Budaya-Tionghoa.Net | Kita tentu mengetahui bahwa dari Pembantaian Batavia 1740 sampai dengan kerusuhan Mei , konflik maupun kekerasan rasial yang datang dan pergi , terkadang kambuh kembali .
Misalnya di Maluku. Orang Tionghoa memperkenalkan penggunaan kain sutera. Pada zaman Ming orang Tionghoa telah berdagang cendana di Timor. Braudel dalam “Civilization And Capitalism” menyebutkan bahwa orang Tionghoa sudah berkeliling ke berbagai negri , dengan timbangan di tangan, membeli semua rempah yang ditemui .
Pertikaian antara penduduk setempat dengan orang Tionghoa tidak pernah tercatat, namun bukan berarti tidak ada. Barangkali ada orang Tionghoa yang dibunuh oleh penduduk setempat, namun tidak ada catatan mengenai sikap anti Tionghoa yang sistematis.
Meskipun demikian, kalau kita mempelajari legenda-legenda yang muncul belakangan. Orang Tionghoa selalu diposisikan sebagai tokoh antigonis.
Contohnya adalah legenda mengenai kerajaan Tionghoa di utara Aceh yang dipimpin seorang ratu bernama Nian Nio. Ratu ini diposisikan sebagai tokoh yang kejam. Saya belum menentukan data bahwa ini adalah kisah sejarah.
Selanjutnya dalam Salasilah Kutai juga dikisahkan mengenai orang Tionghoa yang bersifat serakah, sehingga akhirnya diperangi oleh raja Kutai.
Kita tidak mengetahui kapan cerita-cerita itu dibuat, namun dapat diperkirakan kisah itu dibuat pada abad ke-17, saat di mana Belanda sudah datang da pengaruhnya belum begitu kuat. Kendati demikian, meski bukan kisah sejarah, kita dapat menyaksikan adanya suatu benih ketidak-sukaan kepada orang Tionghoa, karena mereka diposisikan sebagai tokoh antagonis dalam cerita.
Namun ketidak-sukaan ini tidaklah berlaku bagi seluruh Nusantara, karena dalam ceritera-ceritera atau legenda lain orang Tionghoa tidak diposisikan sebagai antagonis, contohnya adalah Epik La Galigo dari Tanah Bugis, dimana tokohnya yakni Sawerigading dikatakan berlayar sampai Tiongkok.

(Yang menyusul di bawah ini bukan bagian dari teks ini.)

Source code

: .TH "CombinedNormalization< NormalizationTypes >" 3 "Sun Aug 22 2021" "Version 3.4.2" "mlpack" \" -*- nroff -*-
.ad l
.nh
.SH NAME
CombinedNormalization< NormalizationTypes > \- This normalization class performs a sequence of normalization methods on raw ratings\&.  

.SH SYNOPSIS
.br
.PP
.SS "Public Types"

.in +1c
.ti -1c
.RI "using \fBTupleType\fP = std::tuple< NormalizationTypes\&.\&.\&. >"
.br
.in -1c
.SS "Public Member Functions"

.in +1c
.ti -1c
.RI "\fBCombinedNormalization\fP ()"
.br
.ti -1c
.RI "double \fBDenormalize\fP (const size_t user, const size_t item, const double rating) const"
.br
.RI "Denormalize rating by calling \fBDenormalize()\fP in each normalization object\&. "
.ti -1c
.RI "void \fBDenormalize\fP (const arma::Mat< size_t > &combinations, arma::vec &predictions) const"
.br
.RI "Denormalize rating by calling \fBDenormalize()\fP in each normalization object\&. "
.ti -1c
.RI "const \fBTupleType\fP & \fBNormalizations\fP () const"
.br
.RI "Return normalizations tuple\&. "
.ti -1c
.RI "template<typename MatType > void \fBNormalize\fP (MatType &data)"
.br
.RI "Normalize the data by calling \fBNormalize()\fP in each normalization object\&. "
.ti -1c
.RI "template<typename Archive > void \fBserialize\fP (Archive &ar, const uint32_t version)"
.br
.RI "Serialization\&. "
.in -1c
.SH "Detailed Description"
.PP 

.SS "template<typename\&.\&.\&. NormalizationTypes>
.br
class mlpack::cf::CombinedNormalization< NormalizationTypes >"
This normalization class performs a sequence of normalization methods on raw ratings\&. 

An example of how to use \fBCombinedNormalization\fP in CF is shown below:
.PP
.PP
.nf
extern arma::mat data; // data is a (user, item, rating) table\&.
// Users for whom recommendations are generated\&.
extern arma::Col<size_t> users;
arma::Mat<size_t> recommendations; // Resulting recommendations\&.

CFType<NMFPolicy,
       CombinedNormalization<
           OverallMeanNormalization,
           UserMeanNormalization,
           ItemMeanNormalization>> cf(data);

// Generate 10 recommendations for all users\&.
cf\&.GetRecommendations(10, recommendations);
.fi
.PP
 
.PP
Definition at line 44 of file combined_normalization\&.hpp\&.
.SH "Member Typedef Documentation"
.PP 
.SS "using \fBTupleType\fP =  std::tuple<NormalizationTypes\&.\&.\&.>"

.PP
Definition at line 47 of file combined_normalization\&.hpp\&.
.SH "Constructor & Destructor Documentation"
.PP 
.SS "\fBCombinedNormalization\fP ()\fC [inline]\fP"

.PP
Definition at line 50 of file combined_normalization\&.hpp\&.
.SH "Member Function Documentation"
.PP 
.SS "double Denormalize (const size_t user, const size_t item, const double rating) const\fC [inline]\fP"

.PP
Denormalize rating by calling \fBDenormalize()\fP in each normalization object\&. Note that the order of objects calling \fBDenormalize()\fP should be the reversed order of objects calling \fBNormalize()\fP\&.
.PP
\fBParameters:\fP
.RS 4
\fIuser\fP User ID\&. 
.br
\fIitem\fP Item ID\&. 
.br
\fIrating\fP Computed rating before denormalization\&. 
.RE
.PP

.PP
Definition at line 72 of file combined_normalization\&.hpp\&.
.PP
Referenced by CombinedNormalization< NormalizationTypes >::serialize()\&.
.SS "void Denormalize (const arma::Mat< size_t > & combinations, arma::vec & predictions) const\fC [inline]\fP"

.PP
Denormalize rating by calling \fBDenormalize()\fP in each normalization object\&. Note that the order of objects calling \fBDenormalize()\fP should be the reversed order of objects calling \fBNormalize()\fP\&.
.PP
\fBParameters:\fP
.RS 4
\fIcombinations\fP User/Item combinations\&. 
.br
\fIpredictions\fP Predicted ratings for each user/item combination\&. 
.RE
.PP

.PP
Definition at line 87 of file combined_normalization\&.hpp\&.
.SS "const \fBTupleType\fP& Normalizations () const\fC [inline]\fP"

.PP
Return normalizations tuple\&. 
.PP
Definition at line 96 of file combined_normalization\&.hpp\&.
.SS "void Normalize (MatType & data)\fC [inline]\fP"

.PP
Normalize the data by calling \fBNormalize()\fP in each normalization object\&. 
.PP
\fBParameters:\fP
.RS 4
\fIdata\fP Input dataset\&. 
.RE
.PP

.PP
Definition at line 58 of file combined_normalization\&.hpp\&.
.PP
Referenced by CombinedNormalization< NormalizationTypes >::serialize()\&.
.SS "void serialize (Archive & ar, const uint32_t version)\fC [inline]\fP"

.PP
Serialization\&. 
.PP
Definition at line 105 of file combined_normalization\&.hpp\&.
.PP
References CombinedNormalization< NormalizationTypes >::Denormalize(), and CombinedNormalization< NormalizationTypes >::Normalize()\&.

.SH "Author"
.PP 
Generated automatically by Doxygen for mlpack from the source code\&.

Sebelum masuknya pengaruh Belanda pada abad ke-19, terdapat orang Tionghoa yang dibunuh oleh penduduk setempat di Timor. Juga pernah terjadi kerusuhan anti Tionghoa pada masa menjelang masuknya Belanda di Pulau Sumba.
Menurut pendapat saya sikap anti Tionghoa ini tidaklah serta merta merupakan adu domba Belanda, melainkan dengan makin mantapnya kedudukan orang Tionghoa dari segi ekonomi, maka timbul kecemberuan sosial.
Orang Belanda hanya “melegalkan” saja kebencian tersebut, sebagaimana yang terdapat di Jawa; yakni orang Tionghoa diangkat sebagia penjaga tol dan penjualan candu (bisa dibaca di buku karya Ong Hok Ham).